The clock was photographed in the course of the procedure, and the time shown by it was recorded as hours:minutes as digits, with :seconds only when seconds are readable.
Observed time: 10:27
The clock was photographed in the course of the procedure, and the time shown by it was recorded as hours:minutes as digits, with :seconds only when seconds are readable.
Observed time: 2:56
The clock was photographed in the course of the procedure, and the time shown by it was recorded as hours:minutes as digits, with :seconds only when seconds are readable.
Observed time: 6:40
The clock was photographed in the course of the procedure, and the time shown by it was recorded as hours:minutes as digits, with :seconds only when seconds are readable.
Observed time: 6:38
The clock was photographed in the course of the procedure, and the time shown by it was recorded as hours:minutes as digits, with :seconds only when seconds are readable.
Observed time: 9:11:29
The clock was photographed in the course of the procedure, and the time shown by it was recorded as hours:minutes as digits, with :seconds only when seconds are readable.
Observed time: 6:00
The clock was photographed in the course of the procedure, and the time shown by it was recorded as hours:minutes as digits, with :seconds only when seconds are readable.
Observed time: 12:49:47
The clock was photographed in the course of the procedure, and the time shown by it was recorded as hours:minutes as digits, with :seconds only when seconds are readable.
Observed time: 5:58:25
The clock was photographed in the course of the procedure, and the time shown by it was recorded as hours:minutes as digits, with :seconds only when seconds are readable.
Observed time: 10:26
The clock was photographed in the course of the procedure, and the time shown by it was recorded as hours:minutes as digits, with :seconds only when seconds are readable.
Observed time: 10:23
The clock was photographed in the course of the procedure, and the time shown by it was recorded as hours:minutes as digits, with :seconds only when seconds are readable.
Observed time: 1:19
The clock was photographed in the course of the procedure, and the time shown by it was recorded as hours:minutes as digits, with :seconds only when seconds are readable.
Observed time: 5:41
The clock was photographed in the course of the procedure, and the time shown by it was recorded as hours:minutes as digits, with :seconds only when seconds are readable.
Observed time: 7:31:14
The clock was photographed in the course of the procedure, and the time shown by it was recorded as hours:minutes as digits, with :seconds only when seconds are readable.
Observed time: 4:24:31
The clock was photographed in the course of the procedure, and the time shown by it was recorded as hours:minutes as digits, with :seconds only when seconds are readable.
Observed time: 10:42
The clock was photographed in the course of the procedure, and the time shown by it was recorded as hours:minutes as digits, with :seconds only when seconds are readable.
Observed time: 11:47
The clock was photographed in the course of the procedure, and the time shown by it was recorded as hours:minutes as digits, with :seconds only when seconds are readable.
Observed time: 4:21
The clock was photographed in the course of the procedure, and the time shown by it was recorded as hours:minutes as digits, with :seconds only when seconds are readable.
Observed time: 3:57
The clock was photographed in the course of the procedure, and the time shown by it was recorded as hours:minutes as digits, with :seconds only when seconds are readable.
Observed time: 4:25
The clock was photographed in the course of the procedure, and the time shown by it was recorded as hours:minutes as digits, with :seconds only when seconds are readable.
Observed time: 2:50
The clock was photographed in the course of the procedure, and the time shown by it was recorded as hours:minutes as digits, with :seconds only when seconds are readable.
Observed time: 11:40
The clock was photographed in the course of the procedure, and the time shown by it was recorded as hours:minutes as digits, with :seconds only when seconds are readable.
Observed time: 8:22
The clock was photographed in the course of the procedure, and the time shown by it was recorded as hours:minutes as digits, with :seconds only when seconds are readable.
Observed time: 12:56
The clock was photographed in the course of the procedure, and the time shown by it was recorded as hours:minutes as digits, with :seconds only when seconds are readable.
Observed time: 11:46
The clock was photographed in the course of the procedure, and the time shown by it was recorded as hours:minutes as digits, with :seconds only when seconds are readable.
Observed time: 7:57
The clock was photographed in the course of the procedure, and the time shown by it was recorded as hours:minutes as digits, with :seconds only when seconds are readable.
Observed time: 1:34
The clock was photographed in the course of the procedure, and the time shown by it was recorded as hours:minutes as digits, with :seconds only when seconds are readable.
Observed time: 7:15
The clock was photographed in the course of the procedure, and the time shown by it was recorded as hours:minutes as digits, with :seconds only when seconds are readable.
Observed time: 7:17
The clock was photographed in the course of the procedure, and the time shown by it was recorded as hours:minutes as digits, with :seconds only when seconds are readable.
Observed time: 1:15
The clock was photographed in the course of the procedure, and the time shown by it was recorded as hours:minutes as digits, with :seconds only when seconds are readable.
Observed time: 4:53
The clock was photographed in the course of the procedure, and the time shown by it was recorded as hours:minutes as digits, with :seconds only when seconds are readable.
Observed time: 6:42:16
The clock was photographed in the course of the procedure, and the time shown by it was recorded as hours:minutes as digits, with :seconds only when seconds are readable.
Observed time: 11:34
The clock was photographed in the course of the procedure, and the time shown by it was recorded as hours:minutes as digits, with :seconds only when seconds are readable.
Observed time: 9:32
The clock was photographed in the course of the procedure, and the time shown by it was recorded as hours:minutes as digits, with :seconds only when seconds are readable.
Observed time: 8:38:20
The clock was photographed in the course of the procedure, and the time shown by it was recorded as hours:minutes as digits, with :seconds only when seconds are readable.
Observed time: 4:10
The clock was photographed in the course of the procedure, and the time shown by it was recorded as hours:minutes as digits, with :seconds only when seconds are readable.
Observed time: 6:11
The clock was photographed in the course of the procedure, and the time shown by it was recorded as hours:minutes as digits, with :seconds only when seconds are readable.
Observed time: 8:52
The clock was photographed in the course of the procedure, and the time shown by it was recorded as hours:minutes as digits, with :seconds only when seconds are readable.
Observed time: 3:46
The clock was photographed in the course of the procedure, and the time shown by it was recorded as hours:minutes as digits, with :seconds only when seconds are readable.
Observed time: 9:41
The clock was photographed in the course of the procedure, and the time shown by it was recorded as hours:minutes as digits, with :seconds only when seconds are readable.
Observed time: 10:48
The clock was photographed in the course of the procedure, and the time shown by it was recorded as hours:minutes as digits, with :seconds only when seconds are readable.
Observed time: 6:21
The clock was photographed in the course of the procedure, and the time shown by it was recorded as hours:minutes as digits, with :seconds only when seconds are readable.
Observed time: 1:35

■ ■ ■ ■ ■ ■ ■

* WHAT NEEDS TO BE DONE
Rewrite the listing above with "Observed time" changed to "Time shown" wherever it appears, and keep every other part unchanged.

* PROBLEM SOLUTION
The clock was photographed in the course of the procedure, and the time shown by it was recorded as hours:minutes as digits, with :seconds only when seconds are readable.
Time shown: 10:27
The clock was photographed in the course of the procedure, and the time shown by it was recorded as hours:minutes as digits, with :seconds only when seconds are readable.
Time shown: 2:56
The clock was photographed in the course of the procedure, and the time shown by it was recorded as hours:minutes as digits, with :seconds only when seconds are readable.
Time shown: 6:40
The clock was photographed in the course of the procedure, and the time shown by it was recorded as hours:minutes as digits, with :seconds only when seconds are readable.
Time shown: 6:38
The clock was photographed in the course of the procedure, and the time shown by it was recorded as hours:minutes as digits, with :seconds only when seconds are readable.
Time shown: 9:11:29
The clock was photographed in the course of the procedure, and the time shown by it was recorded as hours:minutes as digits, with :seconds only when seconds are readable.
Time shown: 6:00
The clock was photographed in the course of the procedure, and the time shown by it was recorded as hours:minutes as digits, with :seconds only when seconds are readable.
Time shown: 12:49:47
The clock was photographed in the course of the procedure, and the time shown by it was recorded as hours:minutes as digits, with :seconds only when seconds are readable.
Time shown: 5:58:25
The clock was photographed in the course of the procedure, and the time shown by it was recorded as hours:minutes as digits, with :seconds only when seconds are readable.
Time shown: 10:26
The clock was photographed in the course of the procedure, and the time shown by it was recorded as hours:minutes as digits, with :seconds only when seconds are readable.
Time shown: 10:23
The clock was photographed in the course of the procedure, and the time shown by it was recorded as hours:minutes as digits, with :seconds only when seconds are readable.
Time shown: 1:19
The clock was photographed in the course of the procedure, and the time shown by it was recorded as hours:minutes as digits, with :seconds only when seconds are readable.
Time shown: 5:41
The clock was photographed in the course of the procedure, and the time shown by it was recorded as hours:minutes as digits, with :seconds only when seconds are readable.
Time shown: 7:31:14
The clock was photographed in the course of the procedure, and the time shown by it was recorded as hours:minutes as digits, with :seconds only when seconds are readable.
Time shown: 4:24:31
The clock was photographed in the course of the procedure, and the time shown by it was recorded as hours:minutes as digits, with :seconds only when seconds are readable.
Time shown: 10:42
The clock was photographed in the course of the procedure, and the time shown by it was recorded as hours:minutes as digits, with :seconds only when seconds are readable.
Time shown: 11:47
The clock was photographed in the course of the procedure, and the time shown by it was recorded as hours:minutes as digits, with :seconds only when seconds are readable.
Time shown: 4:21
The clock was photographed in the course of the procedure, and the time shown by it was recorded as hours:minutes as digits, with :seconds only when seconds are readable.
Time shown: 3:57
The clock was photographed in the course of the procedure, and the time shown by it was recorded as hours:minutes as digits, with :seconds only when seconds are readable.
Time shown: 4:25
The clock was photographed in the course of the procedure, and the time shown by it was recorded as hours:minutes as digits, with :seconds only when seconds are readable.
Time shown: 2:50
The clock was photographed in the course of the procedure, and the time shown by it was recorded as hours:minutes as digits, with :seconds only when seconds are readable.
Time shown: 11:40
The clock was photographed in the course of the procedure, and the time shown by it was recorded as hours:minutes as digits, with :seconds only when seconds are readable.
Time shown: 8:22
The clock was photographed in the course of the procedure, and the time shown by it was recorded as hours:minutes as digits, with :seconds only when seconds are readable.
Time shown: 12:56
The clock was photographed in the course of the procedure, and the time shown by it was recorded as hours:minutes as digits, with :seconds only when seconds are readable.
Time shown: 11:46
The clock was photographed in the course of the procedure, and the time shown by it was recorded as hours:minutes as digits, with :seconds only when seconds are readable.
Time shown: 7:57
The clock was photographed in the course of the procedure, and the time shown by it was recorded as hours:minutes as digits, with :seconds only when seconds are readable.
Time shown: 1:34
The clock was photographed in the course of the procedure, and the time shown by it was recorded as hours:minutes as digits, with :seconds only when seconds are readable.
Time shown: 7:15
The clock was photographed in the course of the procedure, and the time shown by it was recorded as hours:minutes as digits, with :seconds only when seconds are readable.
Time shown: 7:17
The clock was photographed in the course of the procedure, and the time shown by it was recorded as hours:minutes as digits, with :seconds only when seconds are readable.
Time shown: 1:15
The clock was photographed in the course of the procedure, and the time shown by it was recorded as hours:minutes as digits, with :seconds only when seconds are readable.
Time shown: 4:53
The clock was photographed in the course of the procedure, and the time shown by it was recorded as hours:minutes as digits, with :seconds only when seconds are readable.
Time shown: 6:42:16
The clock was photographed in the course of the procedure, and the time shown by it was recorded as hours:minutes as digits, with :seconds only when seconds are readable.
Time shown: 11:34
The clock was photographed in the course of the procedure, and the time shown by it was recorded as hours:minutes as digits, with :seconds only when seconds are readable.
Time shown: 9:32
The clock was photographed in the course of the procedure, and the time shown by it was recorded as hours:minutes as digits, with :seconds only when seconds are readable.
Time shown: 8:38:20
The clock was photographed in the course of the procedure, and the time shown by it was recorded as hours:minutes as digits, with :seconds only when seconds are readable.
Time shown: 4:10
The clock was photographed in the course of the procedure, and the time shown by it was recorded as hours:minutes as digits, with :seconds only when seconds are readable.
Time shown: 6:11
The clock was photographed in the course of the procedure, and the time shown by it was recorded as hours:minutes as digits, with :seconds only when seconds are readable.
Time shown: 8:52
The clock was photographed in the course of the procedure, and the time shown by it was recorded as hours:minutes as digits, with :seconds only when seconds are readable.
Time shown: 3:46
The clock was photographed in the course of the procedure, and the time shown by it was recorded as hours:minutes as digits, with :seconds only when seconds are readable.
Time shown: 9:41
The clock was photographed in the course of the procedure, and the time shown by it was recorded as hours:minutes as digits, with :seconds only when seconds are readable.
Time shown: 10:48
The clock was photographed in the course of the procedure, and the time shown by it was recorded as hours:minutes as digits, with :seconds only when seconds are readable.
Time shown: 6:21
The clock was photographed in the course of the procedure, and the time shown by it was recorded as hours:minutes as digits, with :seconds only when seconds are readable.
Time shown: 1:35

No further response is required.